> **Excerpt provided**:
• • • •

Read that and didn´t bother with the rest of a thread based on a false premise. I´ve bolted more cracks than most people have had Chinese takouts.
HighDesertDJ

Trad climber
Jun 17, 2014 - 10:18am PT
Posting in a Chinese National Botnet spyware link honeypot thread.
Bullwinkle

Boulder climber
Jun 17, 2014 - 10:36am PT
Hello Yang Xiaohua, please remember that we Americans and Europeans Invented Rock Climbing and if you do not hold the same ethics and climb the way we do, you're evil. If you continue to Climb in a way that does not please our collective Egos, we shall do to you the same thing we do to all Brown People that question our beliefs, we shall invade your Country.

You have been warned, be like us, or we won't like, you. . .


Edit, I agree with you Jim, but I also feel that if rap bolting, hangdoging and aid climbing are acceptable, then why not bolted cracks? I've climbed a few bolted cracks in Europe, nobody complains.

Yet when some troll with their Petzel Gear gets all whinny about a bolted crack in a quarry in China, everyone goes all Ron Anderson. . .

• • • •

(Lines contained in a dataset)

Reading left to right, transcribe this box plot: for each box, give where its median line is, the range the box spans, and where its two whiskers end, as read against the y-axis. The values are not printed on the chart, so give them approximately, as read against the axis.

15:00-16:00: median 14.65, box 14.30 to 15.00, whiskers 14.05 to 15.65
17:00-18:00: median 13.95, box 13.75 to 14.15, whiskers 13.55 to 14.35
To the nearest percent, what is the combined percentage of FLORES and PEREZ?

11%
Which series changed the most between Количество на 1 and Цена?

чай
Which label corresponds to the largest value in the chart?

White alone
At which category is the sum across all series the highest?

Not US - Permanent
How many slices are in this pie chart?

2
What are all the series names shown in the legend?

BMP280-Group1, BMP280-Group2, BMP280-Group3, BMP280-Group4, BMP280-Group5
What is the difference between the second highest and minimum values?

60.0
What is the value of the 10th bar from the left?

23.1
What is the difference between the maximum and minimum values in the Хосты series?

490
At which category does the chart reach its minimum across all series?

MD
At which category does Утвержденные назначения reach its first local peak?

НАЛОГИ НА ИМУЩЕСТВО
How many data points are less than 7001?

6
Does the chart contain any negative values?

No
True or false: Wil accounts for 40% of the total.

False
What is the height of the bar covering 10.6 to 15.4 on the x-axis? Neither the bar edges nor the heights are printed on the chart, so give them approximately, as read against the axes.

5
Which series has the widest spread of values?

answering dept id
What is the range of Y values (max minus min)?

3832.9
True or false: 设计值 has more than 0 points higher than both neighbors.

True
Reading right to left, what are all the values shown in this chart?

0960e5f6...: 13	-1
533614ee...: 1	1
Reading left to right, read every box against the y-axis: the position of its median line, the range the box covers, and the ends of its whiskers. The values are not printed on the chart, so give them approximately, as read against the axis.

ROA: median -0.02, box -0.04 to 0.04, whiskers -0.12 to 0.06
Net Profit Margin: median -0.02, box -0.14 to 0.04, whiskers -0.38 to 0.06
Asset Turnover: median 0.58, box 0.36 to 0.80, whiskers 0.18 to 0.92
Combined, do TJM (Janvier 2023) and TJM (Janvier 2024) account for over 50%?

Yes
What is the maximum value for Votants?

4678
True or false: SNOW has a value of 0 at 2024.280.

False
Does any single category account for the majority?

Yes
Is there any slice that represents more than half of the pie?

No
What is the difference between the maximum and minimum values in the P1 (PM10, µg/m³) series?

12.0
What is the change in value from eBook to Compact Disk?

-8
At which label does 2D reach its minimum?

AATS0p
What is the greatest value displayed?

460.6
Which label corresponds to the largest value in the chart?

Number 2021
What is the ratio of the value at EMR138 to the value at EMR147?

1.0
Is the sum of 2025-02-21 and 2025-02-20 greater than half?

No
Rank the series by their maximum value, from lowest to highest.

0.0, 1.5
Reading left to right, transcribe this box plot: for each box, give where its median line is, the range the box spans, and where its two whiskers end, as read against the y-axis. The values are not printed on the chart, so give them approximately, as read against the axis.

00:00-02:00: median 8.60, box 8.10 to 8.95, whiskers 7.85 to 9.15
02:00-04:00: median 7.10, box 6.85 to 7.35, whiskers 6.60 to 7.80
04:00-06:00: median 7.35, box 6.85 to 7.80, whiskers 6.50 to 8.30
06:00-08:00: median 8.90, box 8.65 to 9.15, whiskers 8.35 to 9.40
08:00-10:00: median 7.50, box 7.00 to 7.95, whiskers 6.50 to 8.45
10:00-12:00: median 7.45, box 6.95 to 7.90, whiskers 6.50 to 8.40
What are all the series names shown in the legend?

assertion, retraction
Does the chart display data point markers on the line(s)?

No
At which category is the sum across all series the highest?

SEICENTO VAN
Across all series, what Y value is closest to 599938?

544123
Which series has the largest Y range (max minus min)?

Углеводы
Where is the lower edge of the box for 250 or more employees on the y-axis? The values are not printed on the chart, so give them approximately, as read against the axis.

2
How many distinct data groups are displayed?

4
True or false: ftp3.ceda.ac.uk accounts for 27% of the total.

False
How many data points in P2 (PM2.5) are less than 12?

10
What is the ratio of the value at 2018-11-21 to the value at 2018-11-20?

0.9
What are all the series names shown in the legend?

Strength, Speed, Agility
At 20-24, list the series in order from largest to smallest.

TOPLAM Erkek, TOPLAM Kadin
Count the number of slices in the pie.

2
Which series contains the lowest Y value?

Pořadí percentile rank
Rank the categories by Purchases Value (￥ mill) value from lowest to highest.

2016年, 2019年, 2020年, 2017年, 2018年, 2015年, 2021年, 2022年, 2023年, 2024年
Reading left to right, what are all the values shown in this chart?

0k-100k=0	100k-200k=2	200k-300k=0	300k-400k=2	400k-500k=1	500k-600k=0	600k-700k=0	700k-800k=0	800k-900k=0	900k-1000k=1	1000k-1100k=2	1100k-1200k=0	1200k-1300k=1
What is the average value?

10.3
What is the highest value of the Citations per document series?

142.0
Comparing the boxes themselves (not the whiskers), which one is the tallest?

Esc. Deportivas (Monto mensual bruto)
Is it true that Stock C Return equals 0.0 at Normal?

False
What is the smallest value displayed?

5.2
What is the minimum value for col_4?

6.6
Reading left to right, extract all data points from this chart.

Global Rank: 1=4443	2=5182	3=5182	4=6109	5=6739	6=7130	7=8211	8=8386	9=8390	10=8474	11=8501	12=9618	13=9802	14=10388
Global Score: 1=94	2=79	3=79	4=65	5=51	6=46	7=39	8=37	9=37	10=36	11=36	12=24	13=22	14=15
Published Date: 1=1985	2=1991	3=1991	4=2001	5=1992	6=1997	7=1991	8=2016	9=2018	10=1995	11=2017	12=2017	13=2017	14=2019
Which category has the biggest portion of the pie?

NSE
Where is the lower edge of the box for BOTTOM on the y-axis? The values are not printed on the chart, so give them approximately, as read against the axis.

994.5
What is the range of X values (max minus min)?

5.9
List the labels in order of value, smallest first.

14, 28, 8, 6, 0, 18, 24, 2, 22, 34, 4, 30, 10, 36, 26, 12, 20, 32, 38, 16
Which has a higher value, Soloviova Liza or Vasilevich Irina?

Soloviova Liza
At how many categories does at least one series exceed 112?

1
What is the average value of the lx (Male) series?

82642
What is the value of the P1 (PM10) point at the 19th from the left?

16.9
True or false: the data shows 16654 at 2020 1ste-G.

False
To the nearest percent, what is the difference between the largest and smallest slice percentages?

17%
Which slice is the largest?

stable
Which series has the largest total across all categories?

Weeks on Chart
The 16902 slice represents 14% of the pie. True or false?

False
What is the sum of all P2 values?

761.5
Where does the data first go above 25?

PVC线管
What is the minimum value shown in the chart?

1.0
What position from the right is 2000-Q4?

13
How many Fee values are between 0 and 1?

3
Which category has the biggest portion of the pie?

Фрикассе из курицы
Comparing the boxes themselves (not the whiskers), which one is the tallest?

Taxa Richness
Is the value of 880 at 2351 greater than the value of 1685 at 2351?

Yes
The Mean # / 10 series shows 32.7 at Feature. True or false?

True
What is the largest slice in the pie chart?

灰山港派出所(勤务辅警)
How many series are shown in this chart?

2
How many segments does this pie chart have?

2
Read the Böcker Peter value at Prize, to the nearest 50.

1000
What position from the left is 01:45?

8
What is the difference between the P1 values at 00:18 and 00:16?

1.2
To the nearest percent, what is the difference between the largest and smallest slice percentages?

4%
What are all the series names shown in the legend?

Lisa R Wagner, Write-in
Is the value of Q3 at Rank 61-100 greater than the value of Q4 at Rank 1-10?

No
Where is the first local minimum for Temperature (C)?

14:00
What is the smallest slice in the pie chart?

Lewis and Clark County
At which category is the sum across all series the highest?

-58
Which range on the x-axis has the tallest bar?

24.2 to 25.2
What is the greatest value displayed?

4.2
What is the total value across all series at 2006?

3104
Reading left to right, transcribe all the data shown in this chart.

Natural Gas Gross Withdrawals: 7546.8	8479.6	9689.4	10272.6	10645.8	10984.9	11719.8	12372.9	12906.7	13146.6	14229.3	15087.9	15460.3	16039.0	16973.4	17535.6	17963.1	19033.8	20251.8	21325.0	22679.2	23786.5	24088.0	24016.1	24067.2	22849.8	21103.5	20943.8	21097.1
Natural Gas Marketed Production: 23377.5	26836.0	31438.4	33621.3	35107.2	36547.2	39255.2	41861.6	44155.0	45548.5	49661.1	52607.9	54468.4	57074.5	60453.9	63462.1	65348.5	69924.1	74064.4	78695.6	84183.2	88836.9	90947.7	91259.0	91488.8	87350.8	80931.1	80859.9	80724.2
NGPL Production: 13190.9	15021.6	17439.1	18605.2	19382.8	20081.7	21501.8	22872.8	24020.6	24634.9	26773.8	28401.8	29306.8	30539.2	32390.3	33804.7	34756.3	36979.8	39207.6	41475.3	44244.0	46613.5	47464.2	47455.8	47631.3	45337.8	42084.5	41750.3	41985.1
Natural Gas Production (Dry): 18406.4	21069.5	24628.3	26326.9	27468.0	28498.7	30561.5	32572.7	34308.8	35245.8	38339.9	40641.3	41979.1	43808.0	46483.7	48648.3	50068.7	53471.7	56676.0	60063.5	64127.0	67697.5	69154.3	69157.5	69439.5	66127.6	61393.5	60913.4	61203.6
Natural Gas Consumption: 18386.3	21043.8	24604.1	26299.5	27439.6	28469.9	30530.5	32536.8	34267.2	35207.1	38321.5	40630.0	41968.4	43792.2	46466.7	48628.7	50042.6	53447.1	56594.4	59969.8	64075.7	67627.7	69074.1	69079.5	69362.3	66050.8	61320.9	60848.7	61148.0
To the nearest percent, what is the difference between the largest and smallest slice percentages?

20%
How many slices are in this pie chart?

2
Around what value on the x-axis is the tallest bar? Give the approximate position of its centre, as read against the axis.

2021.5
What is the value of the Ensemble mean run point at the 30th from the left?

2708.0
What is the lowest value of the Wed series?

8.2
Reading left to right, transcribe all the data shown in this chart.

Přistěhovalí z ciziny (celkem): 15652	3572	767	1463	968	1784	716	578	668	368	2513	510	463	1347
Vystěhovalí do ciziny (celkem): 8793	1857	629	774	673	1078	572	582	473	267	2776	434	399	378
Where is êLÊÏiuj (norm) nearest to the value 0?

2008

• • • •

> **Task to complete**: Carry the climbing forum thread about bolted cracks forward from its last post. These lines were taken from a separate source.

> **Response area**:
donini

Trad climber
Ouray, Colorado
Jun 17, 2014 - 10:52am PT
Okay Bullwinkle I'll get all Cali, new agey and say i'ts "one world." Which is pretty much true sbout climbing. In the sixties the British innovation of nuts transformed Yosemite and in the seventies visitng Euro climbers in Yosemite took home the concept that free climbing didn't include "french free."
Climbers travel internationally to a large degree and, to a great extent, form one large family. Various styles and ideas get exported and some become pretty much the normal, acceptable way of doing things. Sure, there are still differences but fewer every season.
Big Mike

Trad climber
BC
Jun 17, 2014 - 01:16pm PT
Let's say we take it to the extreme of one bolt next to a bomber cam placement on a six pitch route that's otherwise all bolted. In principle, should bolts never be placed next to gear placements, even in such a situation, and if it's ok here, where do you draw the line?

What if you bolted a pitch on a traditional climb so you didn't have to bring a bunch of big cams just for one pitch?

My buddy Kyle on Perry's Lieback. 11a Grand Wall Squamish.
Photographer unknown

But let's put it into context now. There was already a bolt ladder there put in on the fa and Perry decided to move to bolts over to that feature so we could freeclimb that pitch rather than a bolt ladder.

I think it's a case by case basis. Do i approve of bolting cracks in the smoke bluffs? Fvck no....

But i'm willing to be reasonable!!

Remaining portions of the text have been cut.